## [Provided passage]
########################################
Matthias Ssekamaanya (born 15 October 1936), is a Ugandan priest, who is the Bishop Emeritus of the Roman Catholic Diocese of Lugazi, having been appointed to that position on 9 March 1985 and having retired as bishop on 4 November 2014.

Early life and priesthood
Ssekamaanya was born on 15 October 1936, in Kasolo Village, in present-day Mubende District in the Buganda Region of Uganda. He was ordained priest on 19 December 1965 at the  Archdiocese of Kampala and severed as priest in Kampala Archdiocese, until 9 March 1985.

As bishop
He was appointed bishop on 9 March 1985, serving as Auxiliary Bishop of Kampala and as Titular Bishop of Iziriana. He was ordained bishop on 2 June 1985 at Kampala by Cardinal Emmanuel Kiwanuka Nsubuga†, Archbishop of Kampala, assisted by Bishop Barnabas Rugwizangonga Halem ’Imana†, Bishop of Kabale and Bishop Paul Lokiru Kalanda†, Bishop of  Moroto.
########################################
## [Input data]
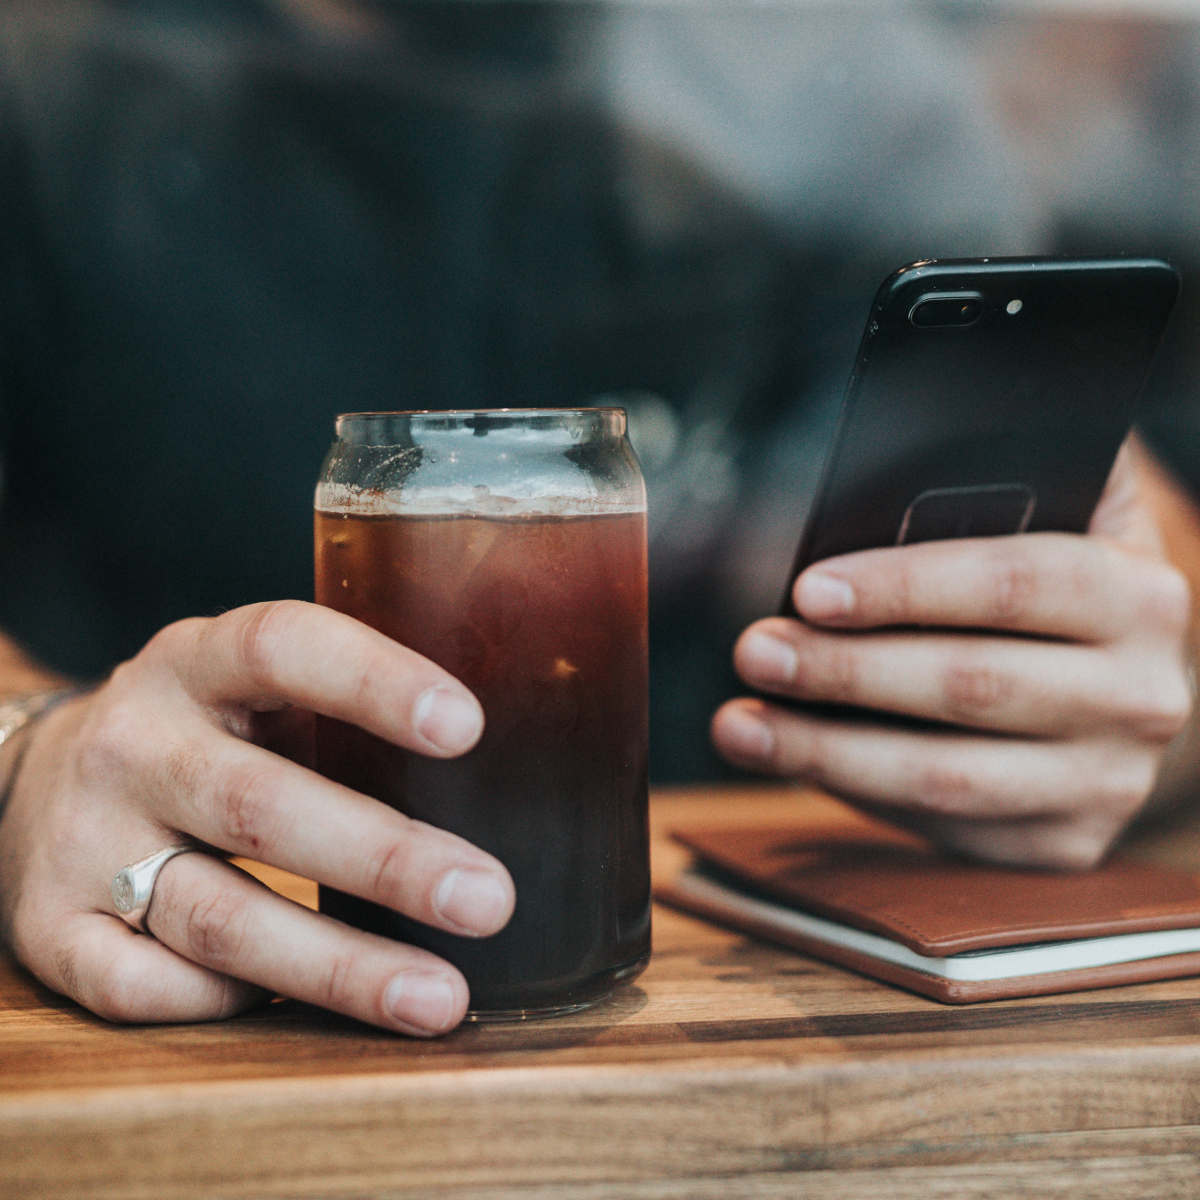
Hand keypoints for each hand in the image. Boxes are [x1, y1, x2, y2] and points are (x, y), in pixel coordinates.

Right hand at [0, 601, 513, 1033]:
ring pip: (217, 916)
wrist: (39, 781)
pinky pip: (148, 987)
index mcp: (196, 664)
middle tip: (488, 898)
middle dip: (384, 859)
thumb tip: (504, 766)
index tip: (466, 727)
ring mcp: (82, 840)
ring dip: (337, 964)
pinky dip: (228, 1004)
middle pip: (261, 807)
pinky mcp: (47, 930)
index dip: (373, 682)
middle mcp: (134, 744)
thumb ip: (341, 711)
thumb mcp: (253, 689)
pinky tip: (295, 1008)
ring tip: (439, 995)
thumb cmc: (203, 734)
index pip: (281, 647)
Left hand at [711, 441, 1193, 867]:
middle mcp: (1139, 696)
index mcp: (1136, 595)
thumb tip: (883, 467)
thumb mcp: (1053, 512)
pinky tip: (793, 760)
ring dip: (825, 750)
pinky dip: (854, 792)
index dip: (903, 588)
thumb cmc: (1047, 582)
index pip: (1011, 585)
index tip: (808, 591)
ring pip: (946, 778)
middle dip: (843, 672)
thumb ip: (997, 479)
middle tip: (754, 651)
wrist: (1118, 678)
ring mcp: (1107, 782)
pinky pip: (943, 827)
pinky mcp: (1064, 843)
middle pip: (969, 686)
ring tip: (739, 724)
########################################
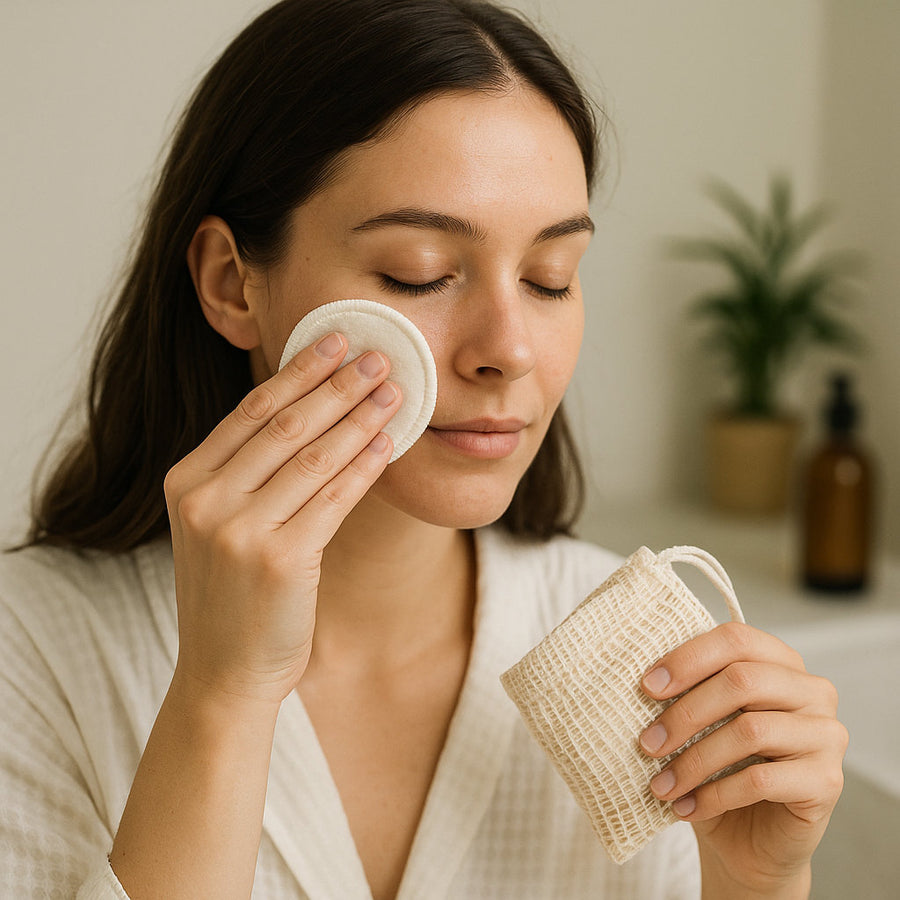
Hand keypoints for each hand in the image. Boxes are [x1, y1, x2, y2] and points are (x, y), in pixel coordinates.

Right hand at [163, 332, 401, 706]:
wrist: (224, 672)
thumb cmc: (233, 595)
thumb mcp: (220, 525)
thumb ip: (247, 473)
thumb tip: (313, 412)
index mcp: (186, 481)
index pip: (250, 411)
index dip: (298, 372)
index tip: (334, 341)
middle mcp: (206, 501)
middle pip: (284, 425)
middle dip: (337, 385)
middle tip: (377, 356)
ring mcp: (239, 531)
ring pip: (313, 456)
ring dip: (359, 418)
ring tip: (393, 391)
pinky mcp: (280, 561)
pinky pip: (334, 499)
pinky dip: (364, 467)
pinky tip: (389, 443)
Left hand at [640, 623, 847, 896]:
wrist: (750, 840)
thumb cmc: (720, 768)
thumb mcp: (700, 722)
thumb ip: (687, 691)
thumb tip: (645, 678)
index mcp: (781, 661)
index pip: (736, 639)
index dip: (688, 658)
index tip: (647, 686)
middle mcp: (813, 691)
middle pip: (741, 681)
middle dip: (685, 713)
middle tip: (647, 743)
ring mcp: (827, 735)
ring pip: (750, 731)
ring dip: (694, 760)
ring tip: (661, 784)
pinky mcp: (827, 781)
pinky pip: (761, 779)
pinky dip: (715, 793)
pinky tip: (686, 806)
########################################
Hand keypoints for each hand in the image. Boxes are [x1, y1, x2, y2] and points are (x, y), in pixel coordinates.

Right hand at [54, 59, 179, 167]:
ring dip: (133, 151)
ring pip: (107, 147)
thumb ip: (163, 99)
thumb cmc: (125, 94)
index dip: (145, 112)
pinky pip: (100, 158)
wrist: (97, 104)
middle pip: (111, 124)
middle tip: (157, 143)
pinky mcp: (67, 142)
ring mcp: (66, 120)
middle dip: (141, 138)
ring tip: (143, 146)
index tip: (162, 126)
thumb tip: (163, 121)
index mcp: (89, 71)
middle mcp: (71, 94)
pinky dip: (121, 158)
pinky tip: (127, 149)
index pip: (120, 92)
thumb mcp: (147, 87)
########################################
## [What is required]
Please write out, verbatim, the part of the Matthias Ssekamaanya biography between "Matthias Ssekamaanya (born" and "9 March 1985.", inclusive. The records come from a separate source.

## [Reply]
Matthias Ssekamaanya (born 15 October 1936), is a Ugandan priest, who is the Bishop Emeritus of the Roman Catholic Diocese of Lugazi, having been appointed to that position on 9 March 1985 and having retired as bishop on 4 November 2014.

Early life and priesthood
Ssekamaanya was born on 15 October 1936, in Kasolo Village, in present-day Mubende District in the Buganda Region of Uganda. He was ordained priest on 19 December 1965 at the  Archdiocese of Kampala and severed as priest in Kampala Archdiocese, until 9 March 1985.